Kentucky NAACP President Raoul Cunningham said he was disappointed in the historic properties commission's decision.

“I don’t think you need a statue of Hitler in the state Capitol to discuss the ills of Nazism or the Holocaust,” Cunningham said.

He said the commission “whitewashed” the issue by voting to add the educational component.

Calls to remove the statue began after nine people were fatally shot in June inside a historically black church in Charleston, South Carolina. The incident prompted several state governments in the South to reevaluate Confederate symbols on state properties.

In June, Beshear asked the commission to review whether the Davis statue should remain in the rotunda. The rotunda has multiple statues of prominent Kentuckians, including President Abraham Lincoln, Vice President Alben Barkley and physician Ephraim McDowell.

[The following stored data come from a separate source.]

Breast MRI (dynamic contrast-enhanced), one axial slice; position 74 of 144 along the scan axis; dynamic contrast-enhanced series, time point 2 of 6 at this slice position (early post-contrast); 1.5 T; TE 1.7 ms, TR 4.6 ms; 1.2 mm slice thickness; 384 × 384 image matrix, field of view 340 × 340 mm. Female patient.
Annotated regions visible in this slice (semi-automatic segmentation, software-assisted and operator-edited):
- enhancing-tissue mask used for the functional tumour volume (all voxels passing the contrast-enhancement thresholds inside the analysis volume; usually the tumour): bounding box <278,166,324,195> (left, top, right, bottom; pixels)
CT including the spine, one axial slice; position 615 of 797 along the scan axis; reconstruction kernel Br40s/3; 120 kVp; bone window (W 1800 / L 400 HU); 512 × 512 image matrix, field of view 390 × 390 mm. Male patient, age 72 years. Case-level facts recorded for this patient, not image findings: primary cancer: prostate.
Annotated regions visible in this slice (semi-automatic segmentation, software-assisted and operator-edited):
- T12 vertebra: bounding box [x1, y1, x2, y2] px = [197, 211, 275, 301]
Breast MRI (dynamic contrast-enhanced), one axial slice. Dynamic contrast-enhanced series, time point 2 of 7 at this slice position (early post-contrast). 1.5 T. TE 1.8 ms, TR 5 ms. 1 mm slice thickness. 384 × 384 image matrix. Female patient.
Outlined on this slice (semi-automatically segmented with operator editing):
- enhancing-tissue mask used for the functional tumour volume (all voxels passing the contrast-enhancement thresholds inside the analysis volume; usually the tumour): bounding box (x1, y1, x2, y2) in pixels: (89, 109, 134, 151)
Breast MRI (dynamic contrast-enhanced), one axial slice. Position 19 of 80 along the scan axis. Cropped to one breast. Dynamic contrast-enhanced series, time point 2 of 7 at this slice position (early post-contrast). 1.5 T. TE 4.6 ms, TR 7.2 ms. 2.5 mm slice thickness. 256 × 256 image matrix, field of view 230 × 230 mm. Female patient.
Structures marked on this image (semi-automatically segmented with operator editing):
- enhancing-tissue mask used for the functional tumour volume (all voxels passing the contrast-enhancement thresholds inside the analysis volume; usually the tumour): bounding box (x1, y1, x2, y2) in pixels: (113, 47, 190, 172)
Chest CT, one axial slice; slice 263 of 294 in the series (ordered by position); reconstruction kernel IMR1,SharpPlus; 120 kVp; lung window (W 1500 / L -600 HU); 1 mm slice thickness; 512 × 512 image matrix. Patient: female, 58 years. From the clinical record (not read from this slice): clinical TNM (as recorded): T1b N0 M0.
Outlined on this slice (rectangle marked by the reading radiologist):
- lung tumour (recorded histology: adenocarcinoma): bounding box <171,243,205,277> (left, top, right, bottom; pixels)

The Davis statue was commissioned in 1932 using funds appropriated by the Kentucky legislature.

According to a Bluegrass Poll released this week, 73 percent of Kentucky voters support keeping the Davis statue in the rotunda.

About 1,800 public comments submitted online to the commission were supportive of keeping the Davis statue in the Capitol; 1,225 wanted the statue removed, according to the commission.

The commission also received 250 phone calls from people expressing opinions about the statue; fewer than 20 supported removal.

In a statement, Gov. Steve Beshear didn't voice his opinion on the statue but applauded the commission's decision to educate Capitol visitors.

"While many Kentuckians feel that it would be preferable for the Jefferson Davis statue to be in a museum setting, the addition of this educational and historical context is critical," Beshear said in the statement.

"The generations to come must understand the enormous toll of the Civil War that tore apart this nation and the tragic issue of slavery at the root of that war."